A high-performance core-sheath C@CuSiO3 nanocatalyst for CO2 hydrogenation to methanol achieved by Cu-C interaction

Catalytic hydrogenation of CO₂ to chemicals and alternative fuels such as methanol is an attractive approach for CO₂ utilization and hydrogen storage. Copper silicate is considered as efficient for hydrogenation of C-O/C=O bonds due to the synergistic effect from its unique dual-sites of Cu⁰-Cu⁺. However, it still confronts great obstacles of poor CO₂ conversion and methanol selectivity. Herein, we introduce carbon nanotubes (CNTs) to electronically interact with Cu⁰-Cu⁺ sites, achieving CO₂ conversion of ∼ 25 % with methanol selectivity up to 80 %, which breaks the equilibrium selectivity (∼51 %) on this condition.

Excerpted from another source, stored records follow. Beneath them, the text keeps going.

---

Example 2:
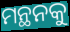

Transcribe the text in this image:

ମନ୍ଥନକୁ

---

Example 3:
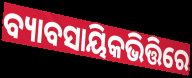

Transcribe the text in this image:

ବ୍ୟାବସାୟିକଭିତ୍ତିରେ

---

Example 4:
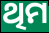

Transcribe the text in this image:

ଥିମ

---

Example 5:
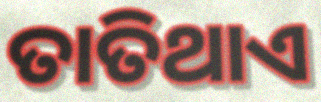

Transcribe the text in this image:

ତାତିଥାଏ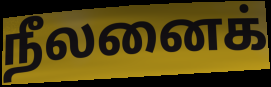
நீலனைக்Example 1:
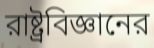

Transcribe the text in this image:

রাষ্ট্রবিজ্ঞানের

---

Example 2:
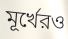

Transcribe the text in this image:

মূর্খেরও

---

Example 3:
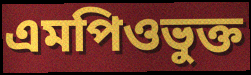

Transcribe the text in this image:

এমপিওভুক্ত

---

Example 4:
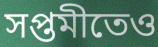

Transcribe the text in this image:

সপ্তমীতেও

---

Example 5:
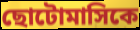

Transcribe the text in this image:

ছোটোমাসিকে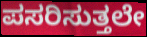
ಪಸರಿಸುತ್ತಲೇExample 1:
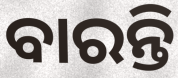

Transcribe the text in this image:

ବାରନ୍ତି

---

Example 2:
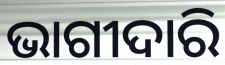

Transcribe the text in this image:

ଭାଗୀଦାରି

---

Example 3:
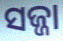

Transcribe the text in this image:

ସଜ୍ଜା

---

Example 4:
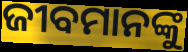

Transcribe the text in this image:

ଜୀବମାନଙ୍କୁ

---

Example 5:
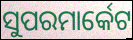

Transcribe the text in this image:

ସୁପରମାର୍କେଟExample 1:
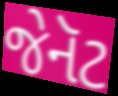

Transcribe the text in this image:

જેનૅટ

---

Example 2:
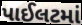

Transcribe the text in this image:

પાઈલટમાં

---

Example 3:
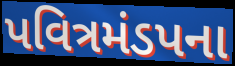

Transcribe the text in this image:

પવિત્રમંડપના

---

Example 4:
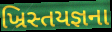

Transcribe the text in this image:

ખ્રિસ્તયજ્ઞના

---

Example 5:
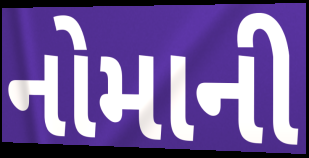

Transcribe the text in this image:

નોમાની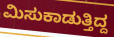
ಮಿಸುಕಾಡುತ್ತಿದ್ದ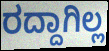
ರದ್ದಾಗಿಲ್ಲ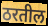
ठरतीलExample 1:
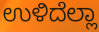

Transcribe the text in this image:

ಉಳಿದೆಲ್ಲಾ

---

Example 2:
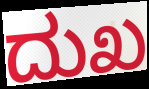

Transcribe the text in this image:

ದುಖ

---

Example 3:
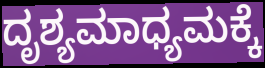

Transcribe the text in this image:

ದೃಶ್ಯಮಾಧ್ಯಮಕ್ಕೆ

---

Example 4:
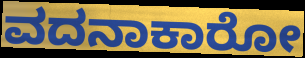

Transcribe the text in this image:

ವದನಾಕಾರೋ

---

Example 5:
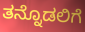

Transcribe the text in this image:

ತನ್ನೊಡಲಿಗೆ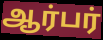
ஆர்பர்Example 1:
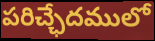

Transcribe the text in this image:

పరిచ్ఛేదములో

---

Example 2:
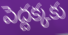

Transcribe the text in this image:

పెద్దక్కకు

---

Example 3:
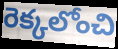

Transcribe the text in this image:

రెక్కలోంచి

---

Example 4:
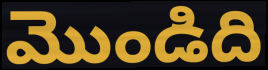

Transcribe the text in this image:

మొండిది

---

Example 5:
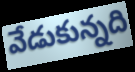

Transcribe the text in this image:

వేడుకున్నది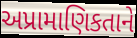
અપ્રામાણિકતાને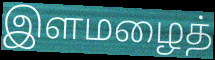
இளமழைத்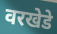
वरखेडेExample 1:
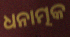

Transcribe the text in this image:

ଧନାତ୍ମକ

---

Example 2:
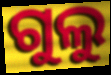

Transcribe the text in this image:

ଗୁଲୁ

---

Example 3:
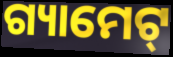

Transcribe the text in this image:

ଗ୍ୟାମେଟ୍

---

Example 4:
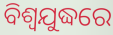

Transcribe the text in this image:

ବିଶ୍ବଯୁଦ୍ଧରେ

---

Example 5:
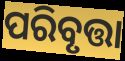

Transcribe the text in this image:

ପରିବୃତ୍ତା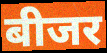
बीजर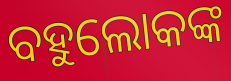
ବହୁଲୋକଙ୍କ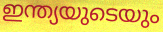
ഇന്ത്യയുടെയുംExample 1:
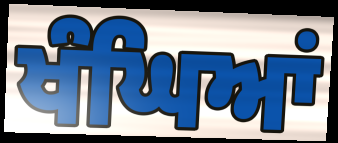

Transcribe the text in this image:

ਖੰਘਿਆਂ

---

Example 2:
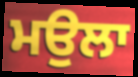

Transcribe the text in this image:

ਮਉਲਾ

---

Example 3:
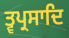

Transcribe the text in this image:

ਤ੍ਵਪ੍ਰਸਾਦਿ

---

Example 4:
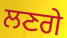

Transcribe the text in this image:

ਲਣਗੇ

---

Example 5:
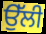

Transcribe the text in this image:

ਉੱਲੀ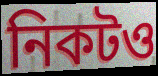
নিকটওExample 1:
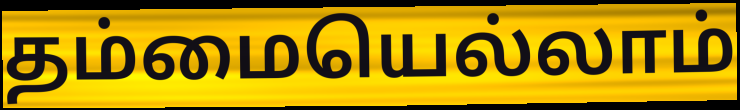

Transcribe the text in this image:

தம்மையெல்லாம்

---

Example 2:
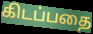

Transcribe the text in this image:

கிடப்பதை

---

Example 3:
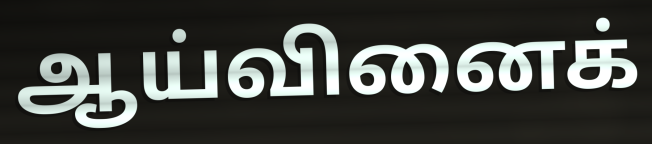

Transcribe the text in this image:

ஆய்வினைக்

Intrinsically, CNTs could not alter the *HOCO and *CO intermediates pathway of hydrogenation over Cu⁰-Cu⁺ sites, but accelerate H₂ dissociation on Cu^δ+ (0 < δ < 1) originated from Cu⁰-C interaction at their interface. This leads to a local concentration enrichment of active H to boost deep hydrogenation to methanol. These findings open a new avenue for designing highly efficient and selective catalytic hydrogenation systems.